3D Printing Reduces Dental Errors

The first metal additive manufacturing machine for dental applications in Australia will be installed by Renishaw, in partnership with an Australian dental laboratory.

Dental laboratory Proslab introduced a partially digital workflow, as it used 3D scanning and design tools to design dentures, even before working with Renishaw. Once designed in CAD, the dentures were printed in resin and manufactured in cobalt chrome using traditional lost-wax casting, a traditional method which can reduce part accuracy due to uncontrolled heating and cooling, varied cross-sections and incomplete casting or gas porosity.

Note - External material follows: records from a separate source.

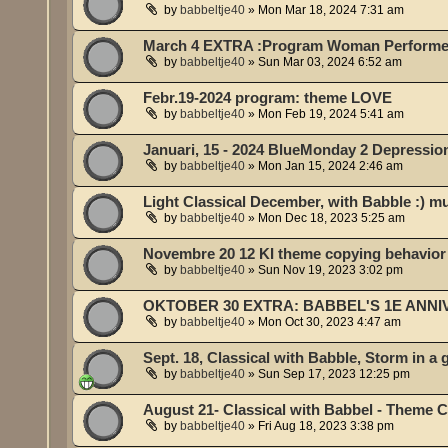
by
babbeltje40
»
Mon Mar 18, 2024 7:31 am
March 4 EXTRA :Program Woman Performe
by
babbeltje40
»
Sun Mar 03, 2024 6:52 am
Febr.19-2024 program: theme LOVE
by
babbeltje40
»
Mon Feb 19, 2024 5:41 am
Januari, 15 - 2024 BlueMonday 2 Depressio
by
babbeltje40
»
Mon Jan 15, 2024 2:46 am
Light Classical December, with Babble :) m
by
babbeltje40
»
Mon Dec 18, 2023 5:25 am
Novembre 20 12 KI theme copying behavior 
by
babbeltje40
»
Sun Nov 19, 2023 3:02 pm
OKTOBER 30 EXTRA: BABBEL'S 1E ANN
by
babbeltje40
»
Mon Oct 30, 2023 4:47 am
Sept. 18, Classical with Babble, Storm in a 
by
babbeltje40
»
Sun Sep 17, 2023 12:25 pm
August 21- Classical with Babbel - Theme C
by
babbeltje40
»
Fri Aug 18, 2023 3:38 pm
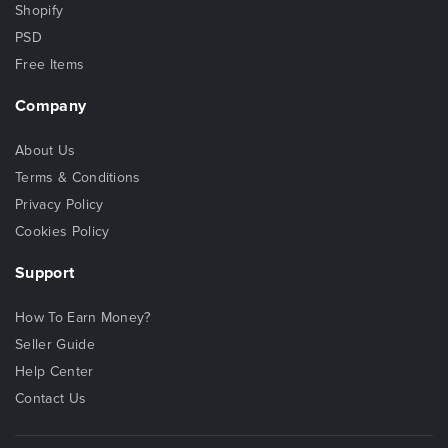
Shopify
PSD
Free Items
Company
About Us
Terms & Conditions
Privacy Policy
Cookies Policy
Support
How To Earn Money?
Seller Guide
Help Center
Contact Us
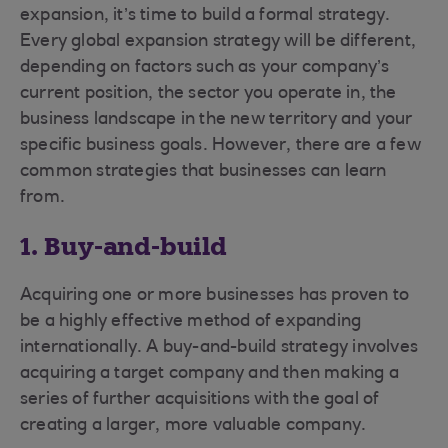
expansion, it’s time to build a formal strategy.
Every global expansion strategy will be different,
depending on factors such as your company’s
current position, the sector you operate in, the
business landscape in the new territory and your
specific business goals. However, there are a few
common strategies that businesses can learn
from.
1. Buy-and-build
Acquiring one or more businesses has proven to
be a highly effective method of expanding
internationally. A buy-and-build strategy involves
acquiring a target company and then making a
series of further acquisitions with the goal of
creating a larger, more valuable company.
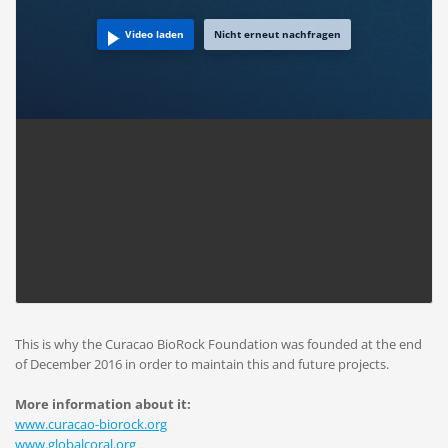
Video laden
Nicht erneut nachfragen
This is why the Curacao BioRock Foundation was founded at the end
of December 2016 in order to maintain this and future projects.
More information about it:
www.curacao-biorock.org
www.globalcoral.org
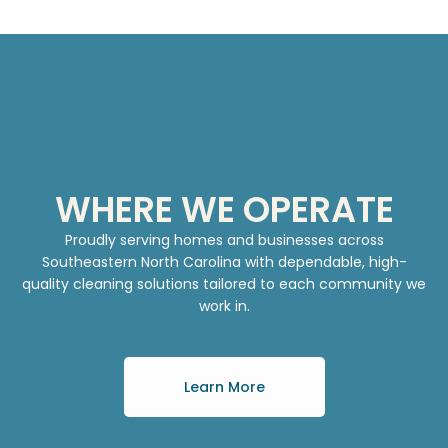
WHERE WE OPERATE
Proudly serving homes and businesses across
Southeastern North Carolina with dependable, high-
quality cleaning solutions tailored to each community we
work in.
Learn More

“Achieving a high level of accuracy with lost-wax casting is difficult. This means frameworks often need to be reworked after being sent to the dentist and fitted to a patient,” said Damian Synefias, CEO of Proslab.

In order to achieve better results, Proslab turned to Renishaw to fully digitalise its manufacturing process by using additive manufacturing (AM) and purchased Renishaw’s AM 400 metal AM system. The machine enables the production of removable partial dentures directly from a CAD file, eliminating the additional casting step. Frameworks are built in 40-micron layers of CE marked cobalt chrome powder and built by laser powder bed fusion (PBF), using an ytterbium fibre laser.

After the purchase Proslab has confirmed that since it started directly printing from a CAD file, it reduced the number of in-house remakes due to error by 100%.